Ja, die vreemdeling die Wageningen binnenkomt – dáár zouden we eens een prijsvraag over moeten maken, een opstelwedstrijd “Wageningen door de ogen van de ander”! “Vreemde ogen dwingen”, zeggen ze, welnu, laat ze ons maar eens een spiegel voorhouden. Die vreemdeling dus, ontzettend rijk of met vreselijk zin in koffie, een opleiding of cultuur, of met een zere kies, die nadert dus onze lieve stad en er is niemand die het woord tot hem richt. Vanuit Renkum heeft ie bij de ingang van de stad voor het stoplicht kunnen mijmeren over de vergankelijkheid der dingen, treffend uitgebeeld door die permanente ruïne van Kirpestein, en als ie dan met z’n auto verder sukkelt in een golf van onbekende kleur is rechts het busstation en links een sombere rij flats en winkels uit de jaren ’60. Dat is de wederopbouwtijd, toen er vooral snel en meestal lelijk moest worden gebouwd. Die vier blokken flats doen mij altijd denken aan nachtportiers die ongewenste klanten weren, ofwel, in dat prachtige Vlaams, ‘buitenwippers’. Dát zijn het, buitenwippers! Ook hier niets of niemand met een aanmoediging om die buitenwippers te trotseren en bijna tegen beter weten in op zoek te gaan naar iets aardigs.
Kwam je van de andere kant, uit Rhenen, dan heb je eerst heel landelijk langs de rand van het Binnenveld gereden, daarna ben je over die mooie Lawickse Allee Wageningen binnengekomen. En daar had je bijna, bijna onze stadsgracht kunnen zien, hij ligt daar maar een paar meter van de N225 af. Oh wat zijn we zijn trots op onze gracht! We onttrekken hem op het punt waar de meeste mensen langskomen aan het oog door hem te laten dichtgroeien met struiken, bomen, muurtjes en geparkeerde auto’s. Hoezo ‘Vestingstad Wageningen’, en wat valt er eigenlijk te proeven aan die stad? De hoogste tijd dus, voor die opstelwedstrijd “Wageningen door de ogen van anderen”! Doet pijn, maar het doel is goed!

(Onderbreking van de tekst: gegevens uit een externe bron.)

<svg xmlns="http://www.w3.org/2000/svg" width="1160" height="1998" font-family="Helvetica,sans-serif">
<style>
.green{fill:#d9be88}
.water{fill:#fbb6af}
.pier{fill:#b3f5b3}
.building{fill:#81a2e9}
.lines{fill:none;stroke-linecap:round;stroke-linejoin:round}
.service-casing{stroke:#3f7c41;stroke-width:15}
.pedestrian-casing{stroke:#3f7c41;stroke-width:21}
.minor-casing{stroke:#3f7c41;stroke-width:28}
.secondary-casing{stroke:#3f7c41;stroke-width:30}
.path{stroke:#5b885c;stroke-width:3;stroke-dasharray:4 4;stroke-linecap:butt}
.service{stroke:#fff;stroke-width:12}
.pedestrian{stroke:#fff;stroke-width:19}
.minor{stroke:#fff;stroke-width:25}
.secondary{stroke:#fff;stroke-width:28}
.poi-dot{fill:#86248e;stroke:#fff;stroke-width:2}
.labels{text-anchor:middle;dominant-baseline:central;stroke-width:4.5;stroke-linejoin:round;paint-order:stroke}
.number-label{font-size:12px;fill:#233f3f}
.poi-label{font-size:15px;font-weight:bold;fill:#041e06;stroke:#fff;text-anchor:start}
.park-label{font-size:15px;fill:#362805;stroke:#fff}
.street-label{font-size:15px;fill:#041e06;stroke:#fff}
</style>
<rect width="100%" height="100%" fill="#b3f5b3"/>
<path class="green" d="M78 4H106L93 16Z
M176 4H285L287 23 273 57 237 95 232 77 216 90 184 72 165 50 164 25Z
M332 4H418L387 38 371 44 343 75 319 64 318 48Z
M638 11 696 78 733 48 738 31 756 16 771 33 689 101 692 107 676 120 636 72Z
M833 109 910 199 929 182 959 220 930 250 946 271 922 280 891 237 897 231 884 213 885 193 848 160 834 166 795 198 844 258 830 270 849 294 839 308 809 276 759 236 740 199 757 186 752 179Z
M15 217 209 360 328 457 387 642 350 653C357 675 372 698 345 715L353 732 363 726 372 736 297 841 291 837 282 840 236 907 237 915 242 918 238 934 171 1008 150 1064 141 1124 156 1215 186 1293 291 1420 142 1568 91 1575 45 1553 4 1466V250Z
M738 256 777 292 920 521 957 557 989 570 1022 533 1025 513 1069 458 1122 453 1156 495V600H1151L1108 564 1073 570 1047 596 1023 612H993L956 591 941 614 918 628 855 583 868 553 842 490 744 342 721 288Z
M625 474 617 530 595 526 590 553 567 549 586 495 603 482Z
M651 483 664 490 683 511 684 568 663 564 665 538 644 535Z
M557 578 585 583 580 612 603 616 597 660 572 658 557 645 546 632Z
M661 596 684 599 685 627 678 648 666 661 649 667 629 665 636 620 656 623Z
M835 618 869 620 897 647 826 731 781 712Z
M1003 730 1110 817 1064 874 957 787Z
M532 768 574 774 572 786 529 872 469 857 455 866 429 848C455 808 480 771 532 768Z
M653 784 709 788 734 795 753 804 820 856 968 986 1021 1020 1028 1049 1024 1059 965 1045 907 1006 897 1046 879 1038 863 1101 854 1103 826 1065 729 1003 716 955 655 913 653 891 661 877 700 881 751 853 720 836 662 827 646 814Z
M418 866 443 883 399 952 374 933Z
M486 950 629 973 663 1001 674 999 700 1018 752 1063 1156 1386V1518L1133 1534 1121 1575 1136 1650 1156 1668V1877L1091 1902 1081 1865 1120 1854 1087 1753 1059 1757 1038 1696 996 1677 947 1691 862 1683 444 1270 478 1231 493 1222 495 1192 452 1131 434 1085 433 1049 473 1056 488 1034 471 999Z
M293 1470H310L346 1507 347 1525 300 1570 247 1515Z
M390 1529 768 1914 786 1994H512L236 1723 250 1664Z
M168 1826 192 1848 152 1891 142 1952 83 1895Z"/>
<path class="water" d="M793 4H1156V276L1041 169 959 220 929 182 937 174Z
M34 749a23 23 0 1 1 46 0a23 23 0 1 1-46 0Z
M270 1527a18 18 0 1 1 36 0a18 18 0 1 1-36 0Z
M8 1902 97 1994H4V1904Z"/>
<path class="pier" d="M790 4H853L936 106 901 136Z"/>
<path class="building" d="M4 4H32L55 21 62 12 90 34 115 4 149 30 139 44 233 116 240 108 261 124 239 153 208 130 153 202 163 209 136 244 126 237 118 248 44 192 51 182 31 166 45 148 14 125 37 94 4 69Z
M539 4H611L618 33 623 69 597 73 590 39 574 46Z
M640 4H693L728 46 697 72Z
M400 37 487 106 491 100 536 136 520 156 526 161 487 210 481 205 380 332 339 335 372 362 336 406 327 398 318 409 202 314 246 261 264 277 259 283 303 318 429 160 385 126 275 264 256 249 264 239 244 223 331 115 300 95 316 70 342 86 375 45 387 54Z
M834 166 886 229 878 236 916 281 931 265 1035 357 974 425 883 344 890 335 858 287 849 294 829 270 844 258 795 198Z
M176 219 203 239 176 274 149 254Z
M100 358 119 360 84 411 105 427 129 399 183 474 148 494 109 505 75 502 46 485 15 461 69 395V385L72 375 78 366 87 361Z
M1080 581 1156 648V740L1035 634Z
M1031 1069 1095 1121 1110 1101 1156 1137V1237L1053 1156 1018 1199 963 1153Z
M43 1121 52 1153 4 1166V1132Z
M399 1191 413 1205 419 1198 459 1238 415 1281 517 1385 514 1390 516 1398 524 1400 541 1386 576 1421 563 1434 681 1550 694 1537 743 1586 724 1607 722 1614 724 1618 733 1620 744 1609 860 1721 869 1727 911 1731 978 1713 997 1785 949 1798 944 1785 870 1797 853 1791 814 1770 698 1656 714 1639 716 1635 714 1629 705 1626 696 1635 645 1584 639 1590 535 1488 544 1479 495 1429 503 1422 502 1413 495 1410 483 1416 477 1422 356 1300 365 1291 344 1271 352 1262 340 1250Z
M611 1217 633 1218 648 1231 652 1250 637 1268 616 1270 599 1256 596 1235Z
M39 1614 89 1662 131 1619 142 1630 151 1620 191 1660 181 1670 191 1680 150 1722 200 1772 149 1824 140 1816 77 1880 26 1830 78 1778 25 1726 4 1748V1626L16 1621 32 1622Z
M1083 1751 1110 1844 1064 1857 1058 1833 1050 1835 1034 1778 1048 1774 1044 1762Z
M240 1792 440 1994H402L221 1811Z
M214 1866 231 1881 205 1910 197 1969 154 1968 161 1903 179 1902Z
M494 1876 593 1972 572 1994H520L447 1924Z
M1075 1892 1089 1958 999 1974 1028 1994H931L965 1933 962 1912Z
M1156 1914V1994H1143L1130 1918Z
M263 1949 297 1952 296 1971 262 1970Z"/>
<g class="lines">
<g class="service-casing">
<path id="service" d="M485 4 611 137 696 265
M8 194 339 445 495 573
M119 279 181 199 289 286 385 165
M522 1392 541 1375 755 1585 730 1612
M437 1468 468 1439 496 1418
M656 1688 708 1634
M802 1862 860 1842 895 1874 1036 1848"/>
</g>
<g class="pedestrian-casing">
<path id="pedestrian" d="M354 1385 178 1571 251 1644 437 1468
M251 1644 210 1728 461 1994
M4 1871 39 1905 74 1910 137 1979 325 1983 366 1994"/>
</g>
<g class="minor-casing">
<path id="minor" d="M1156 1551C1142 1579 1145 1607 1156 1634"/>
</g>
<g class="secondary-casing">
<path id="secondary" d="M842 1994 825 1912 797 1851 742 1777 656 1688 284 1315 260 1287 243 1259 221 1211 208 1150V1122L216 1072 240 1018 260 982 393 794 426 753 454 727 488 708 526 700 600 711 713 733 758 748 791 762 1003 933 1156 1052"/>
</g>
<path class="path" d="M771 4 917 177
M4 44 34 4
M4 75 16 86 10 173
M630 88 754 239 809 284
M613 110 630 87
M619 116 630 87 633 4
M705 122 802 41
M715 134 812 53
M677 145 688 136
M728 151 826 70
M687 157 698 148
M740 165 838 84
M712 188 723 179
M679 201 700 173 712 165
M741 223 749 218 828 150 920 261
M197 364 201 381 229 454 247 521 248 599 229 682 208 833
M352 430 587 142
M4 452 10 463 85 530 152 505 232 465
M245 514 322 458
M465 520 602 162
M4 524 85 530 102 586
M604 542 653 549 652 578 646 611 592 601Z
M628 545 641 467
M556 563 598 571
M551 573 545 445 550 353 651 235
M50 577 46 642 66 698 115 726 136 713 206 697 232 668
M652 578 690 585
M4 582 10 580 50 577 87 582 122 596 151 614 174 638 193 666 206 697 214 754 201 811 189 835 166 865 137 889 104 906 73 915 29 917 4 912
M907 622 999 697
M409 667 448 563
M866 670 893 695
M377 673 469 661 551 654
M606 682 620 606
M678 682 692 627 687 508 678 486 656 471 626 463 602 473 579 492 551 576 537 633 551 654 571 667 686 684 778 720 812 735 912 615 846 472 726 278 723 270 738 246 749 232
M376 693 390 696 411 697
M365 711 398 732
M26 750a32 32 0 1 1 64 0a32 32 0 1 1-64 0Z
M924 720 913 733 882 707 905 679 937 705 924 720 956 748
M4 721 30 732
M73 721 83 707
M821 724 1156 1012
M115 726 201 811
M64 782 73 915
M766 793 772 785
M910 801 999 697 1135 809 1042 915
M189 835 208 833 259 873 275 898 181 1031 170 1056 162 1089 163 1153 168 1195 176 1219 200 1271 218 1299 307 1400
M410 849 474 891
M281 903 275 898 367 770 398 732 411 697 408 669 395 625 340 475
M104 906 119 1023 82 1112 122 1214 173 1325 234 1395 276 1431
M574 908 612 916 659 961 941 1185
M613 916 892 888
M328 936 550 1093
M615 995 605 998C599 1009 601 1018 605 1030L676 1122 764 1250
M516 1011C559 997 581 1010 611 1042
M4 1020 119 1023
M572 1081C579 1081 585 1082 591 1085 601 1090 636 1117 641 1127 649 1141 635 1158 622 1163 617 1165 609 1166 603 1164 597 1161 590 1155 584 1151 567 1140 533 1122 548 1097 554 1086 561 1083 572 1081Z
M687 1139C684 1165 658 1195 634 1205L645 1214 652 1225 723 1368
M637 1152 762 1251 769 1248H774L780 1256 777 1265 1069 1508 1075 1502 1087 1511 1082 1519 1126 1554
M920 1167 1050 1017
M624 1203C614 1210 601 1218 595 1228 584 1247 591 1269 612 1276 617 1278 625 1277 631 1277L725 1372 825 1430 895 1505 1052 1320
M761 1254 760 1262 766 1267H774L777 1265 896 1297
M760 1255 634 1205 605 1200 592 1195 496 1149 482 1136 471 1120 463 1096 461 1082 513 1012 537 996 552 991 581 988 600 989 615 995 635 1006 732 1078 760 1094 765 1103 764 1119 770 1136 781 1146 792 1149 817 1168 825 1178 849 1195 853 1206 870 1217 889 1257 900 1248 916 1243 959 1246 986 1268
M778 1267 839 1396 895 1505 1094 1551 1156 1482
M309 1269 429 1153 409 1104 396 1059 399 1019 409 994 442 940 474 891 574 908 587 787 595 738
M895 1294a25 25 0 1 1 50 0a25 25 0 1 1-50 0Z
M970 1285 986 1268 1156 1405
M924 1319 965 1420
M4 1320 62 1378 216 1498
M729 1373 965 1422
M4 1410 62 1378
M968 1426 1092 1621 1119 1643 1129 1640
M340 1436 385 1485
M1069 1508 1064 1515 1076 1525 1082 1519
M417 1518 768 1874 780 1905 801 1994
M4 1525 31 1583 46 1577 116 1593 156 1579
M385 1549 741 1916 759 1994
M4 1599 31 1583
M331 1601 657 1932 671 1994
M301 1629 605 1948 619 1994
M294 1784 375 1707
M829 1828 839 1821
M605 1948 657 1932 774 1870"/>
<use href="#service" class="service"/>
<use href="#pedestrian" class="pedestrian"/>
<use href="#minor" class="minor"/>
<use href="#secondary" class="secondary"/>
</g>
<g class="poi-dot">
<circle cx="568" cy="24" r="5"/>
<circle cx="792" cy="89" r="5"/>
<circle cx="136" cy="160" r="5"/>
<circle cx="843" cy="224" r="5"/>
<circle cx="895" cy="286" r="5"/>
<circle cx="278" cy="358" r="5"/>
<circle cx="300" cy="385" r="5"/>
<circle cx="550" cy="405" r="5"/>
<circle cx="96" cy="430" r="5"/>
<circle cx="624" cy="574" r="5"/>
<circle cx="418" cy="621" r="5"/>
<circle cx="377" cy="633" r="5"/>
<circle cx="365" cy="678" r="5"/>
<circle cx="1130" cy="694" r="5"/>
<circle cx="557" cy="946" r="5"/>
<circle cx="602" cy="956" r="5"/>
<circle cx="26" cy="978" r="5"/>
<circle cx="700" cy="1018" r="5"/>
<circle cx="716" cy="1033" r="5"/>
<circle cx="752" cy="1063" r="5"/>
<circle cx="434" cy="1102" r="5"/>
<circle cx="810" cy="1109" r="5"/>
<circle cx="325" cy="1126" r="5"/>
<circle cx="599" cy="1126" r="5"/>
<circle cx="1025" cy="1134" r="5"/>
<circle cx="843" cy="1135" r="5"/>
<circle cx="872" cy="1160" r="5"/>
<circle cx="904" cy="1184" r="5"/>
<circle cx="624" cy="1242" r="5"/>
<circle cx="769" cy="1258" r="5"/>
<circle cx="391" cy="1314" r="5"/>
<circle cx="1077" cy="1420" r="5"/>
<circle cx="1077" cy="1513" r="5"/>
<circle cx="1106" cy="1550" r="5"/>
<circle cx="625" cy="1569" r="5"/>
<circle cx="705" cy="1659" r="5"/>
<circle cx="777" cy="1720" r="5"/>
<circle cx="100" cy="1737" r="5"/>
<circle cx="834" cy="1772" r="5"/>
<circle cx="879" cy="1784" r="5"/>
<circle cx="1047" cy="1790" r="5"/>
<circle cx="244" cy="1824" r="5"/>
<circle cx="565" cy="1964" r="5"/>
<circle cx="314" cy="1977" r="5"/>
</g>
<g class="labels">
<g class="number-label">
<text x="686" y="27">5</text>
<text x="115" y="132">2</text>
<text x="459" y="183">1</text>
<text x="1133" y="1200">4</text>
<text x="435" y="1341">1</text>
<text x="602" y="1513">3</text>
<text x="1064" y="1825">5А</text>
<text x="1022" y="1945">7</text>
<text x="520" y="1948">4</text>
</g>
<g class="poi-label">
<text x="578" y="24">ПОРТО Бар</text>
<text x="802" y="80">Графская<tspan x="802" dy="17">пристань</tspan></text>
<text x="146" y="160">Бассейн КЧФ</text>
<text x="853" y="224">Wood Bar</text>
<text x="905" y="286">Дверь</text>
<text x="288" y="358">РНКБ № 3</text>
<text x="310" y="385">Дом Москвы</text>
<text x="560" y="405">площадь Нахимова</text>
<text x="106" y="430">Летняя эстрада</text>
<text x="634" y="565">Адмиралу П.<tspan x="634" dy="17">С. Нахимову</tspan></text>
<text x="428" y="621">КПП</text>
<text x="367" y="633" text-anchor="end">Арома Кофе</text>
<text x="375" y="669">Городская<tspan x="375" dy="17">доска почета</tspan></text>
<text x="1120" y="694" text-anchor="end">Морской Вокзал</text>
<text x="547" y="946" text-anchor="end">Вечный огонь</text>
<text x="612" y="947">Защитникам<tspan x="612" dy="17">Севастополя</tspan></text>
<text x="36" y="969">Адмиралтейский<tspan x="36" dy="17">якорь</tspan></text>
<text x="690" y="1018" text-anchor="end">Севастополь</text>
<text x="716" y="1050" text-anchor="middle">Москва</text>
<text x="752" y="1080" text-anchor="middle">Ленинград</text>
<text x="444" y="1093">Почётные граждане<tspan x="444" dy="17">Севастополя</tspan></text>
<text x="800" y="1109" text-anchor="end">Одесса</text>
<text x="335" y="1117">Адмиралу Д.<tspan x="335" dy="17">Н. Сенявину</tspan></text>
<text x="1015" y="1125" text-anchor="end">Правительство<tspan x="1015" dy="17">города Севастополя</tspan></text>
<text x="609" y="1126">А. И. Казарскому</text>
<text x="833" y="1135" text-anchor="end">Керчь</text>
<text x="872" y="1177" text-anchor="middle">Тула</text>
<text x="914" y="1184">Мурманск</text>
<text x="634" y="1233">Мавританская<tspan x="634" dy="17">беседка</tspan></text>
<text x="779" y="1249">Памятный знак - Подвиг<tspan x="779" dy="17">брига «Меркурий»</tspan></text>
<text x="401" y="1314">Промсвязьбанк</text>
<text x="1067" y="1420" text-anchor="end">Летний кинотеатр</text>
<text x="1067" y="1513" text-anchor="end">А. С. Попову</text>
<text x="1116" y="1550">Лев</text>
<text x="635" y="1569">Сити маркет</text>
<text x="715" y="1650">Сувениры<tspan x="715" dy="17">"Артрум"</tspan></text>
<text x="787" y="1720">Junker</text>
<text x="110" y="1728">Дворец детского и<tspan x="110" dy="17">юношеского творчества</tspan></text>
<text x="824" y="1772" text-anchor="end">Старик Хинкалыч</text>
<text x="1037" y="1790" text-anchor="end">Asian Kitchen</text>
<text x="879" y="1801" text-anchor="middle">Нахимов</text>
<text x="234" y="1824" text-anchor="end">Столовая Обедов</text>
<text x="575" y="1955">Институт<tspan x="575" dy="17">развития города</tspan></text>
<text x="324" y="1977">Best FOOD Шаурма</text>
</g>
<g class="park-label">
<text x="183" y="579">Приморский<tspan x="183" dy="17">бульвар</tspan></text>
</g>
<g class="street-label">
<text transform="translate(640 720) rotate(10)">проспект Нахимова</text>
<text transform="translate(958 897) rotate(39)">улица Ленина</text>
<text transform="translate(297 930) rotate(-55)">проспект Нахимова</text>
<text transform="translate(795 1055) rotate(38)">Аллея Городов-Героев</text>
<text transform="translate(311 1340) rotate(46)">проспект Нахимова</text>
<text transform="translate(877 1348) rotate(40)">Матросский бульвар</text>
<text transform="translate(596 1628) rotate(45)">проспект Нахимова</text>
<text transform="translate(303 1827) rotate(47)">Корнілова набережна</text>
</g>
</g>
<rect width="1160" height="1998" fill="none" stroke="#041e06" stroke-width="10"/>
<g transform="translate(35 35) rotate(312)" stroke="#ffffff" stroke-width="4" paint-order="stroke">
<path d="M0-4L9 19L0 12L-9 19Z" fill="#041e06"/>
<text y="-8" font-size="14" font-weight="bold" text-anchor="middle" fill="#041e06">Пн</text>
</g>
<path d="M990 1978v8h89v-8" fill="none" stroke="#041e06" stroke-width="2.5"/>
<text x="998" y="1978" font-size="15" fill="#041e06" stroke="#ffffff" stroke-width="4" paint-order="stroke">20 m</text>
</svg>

Tot zover mijn column uit 2010. Om het belang van die objectieve waarneming te onderstrepen sluit ik af met een toepasselijk gedicht Huur geen vriend uit die jubileumbundel De keuken van Rijn IJssel waarvoor ik, zoals gezegd, een aantal gedichten heb geschreven:
Huur geen vriend
Huur geen vriend.
Vraag een vreemde,
neem de duivels advocaat.
Laat een lamme, blinde, verlegene
een patser, een chef, een vrouw van de wereld
jou zoeken, jou vinden, betreden,
beproeven tot óver het randje.
Hef dan met hen het glas,
omarm ze,
en pers ze uit.
De ervaring van je gast is het goud van je toekomst.